Piggs Peak, Swaziland

Photo: nklette [CC BY 3.0 (http://creativecommons.org/licenses/by/3.0)%5D, via Wikimedia Commons
It’s a gorgeous autumn day to hike through the mountains. A footpath starts in the dry woodlands. It meanders around lowveld chestnut, bushwillow, and fig trees. You follow a rushing stream and pause when you find orchids growing along the side of the water. A pair of emerald-feathered Narina trogons seem to like the orchids, as well. An African goshawk surveys the area from above. Plus a whistling sound means that there is at least one red forest duiker nearby.

Phophonyane Falls is up ahead. The 80-meter waterfall flows over steep gneiss. At about 3.55 billion years old, the metamorphic rocks are among the oldest rocks in the world. Waterberry trees dangle over the side of the falls. Cool water pools at the bottom, before flowing down the Phophonyane River. The air is fresh and revitalizing. While, at least for the moment, you have this beautiful spot all to yourself.

You’re in the Phophonyane Nature Reserve. It’s surrounded by the Gobolondlo and Makhonjwa Mountains. Views extend down the Ntfonjeni Valley. Piggs Peak, which was founded as a gold mining town, is nearby. So is Kruger National Park, one of Africa’s largest game reserves. But you’re not in South Africa. You’re in Swaziland.

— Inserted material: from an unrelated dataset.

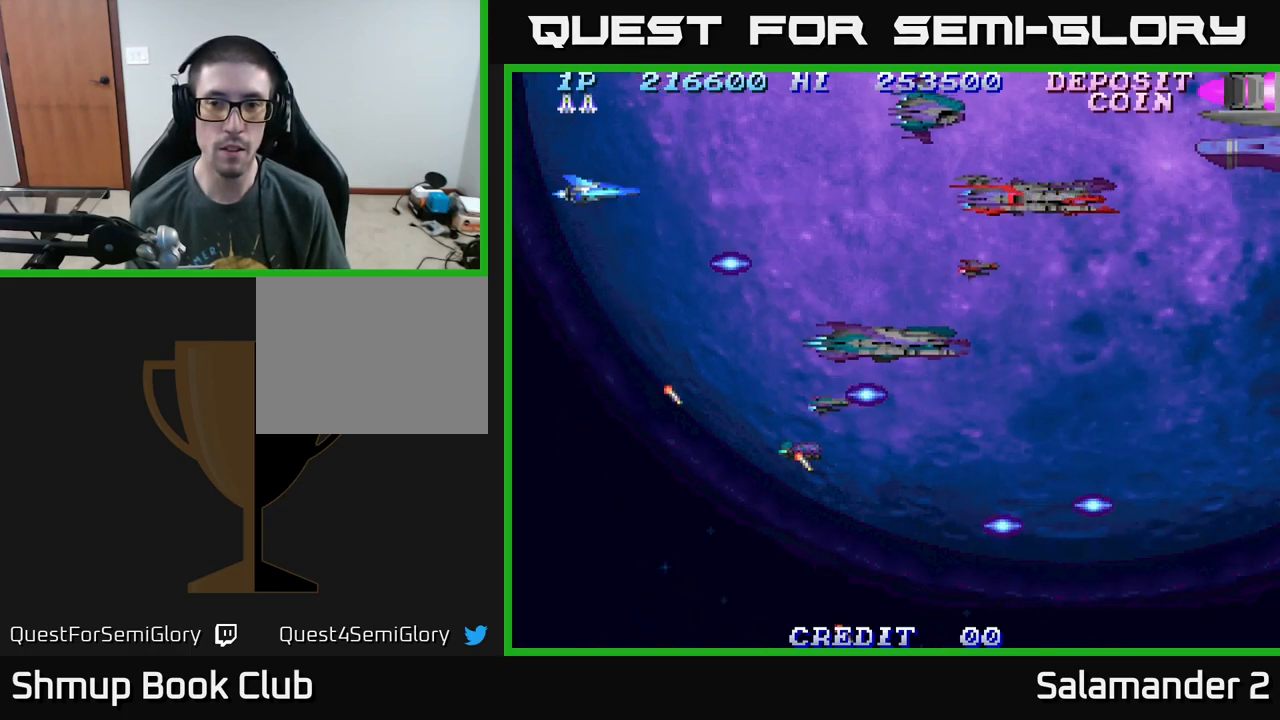
{"buttons": ["DPAD_UP"], "right_stick": "center", "events": [[450, "DPAD_UP", "down"]]}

Photo: Phophonyane Falls Ecolodge & Nature Reserve

Swaziland is one of the smallest countries in Africa. It’s surrounded by South Africa, except for the northeastern section of the country, which shares a border with Mozambique. It’s one of only a handful of countries in the world—and the lone one in Africa—still ruled by an absolute monarchy. You found gorgeous scenery and friendly people as soon as you arrived.

After spending time at Phophonyane Falls, you begin to hike back to the Phophonyane Falls Ecolodge inside the nature reserve. You’re looking forward to cooling off in the pool, listening to the songbirds in the gardens, and sipping a sundowner on the veranda of Driftwood Restaurant. Though small, the lodge offers three types of accommodations. Safari tents stand on decks above the river. Self-catering cottages face the mountains. Plus beehives feature a traditional design and natural materials. You’re staying in one of the unique beehives, of course.

You’re excited to start exploring the area tomorrow. You plan to visit the Nsangwini Rock Art Centre, walk to a local primary school, and ride higher into the mountains. But, for now, you’re going to enjoy the view, a glass of Pinotage, and the cool breeze from the deck. You’ve unexpectedly found peace, privacy, and, it seems, paradise this autumn in Swaziland.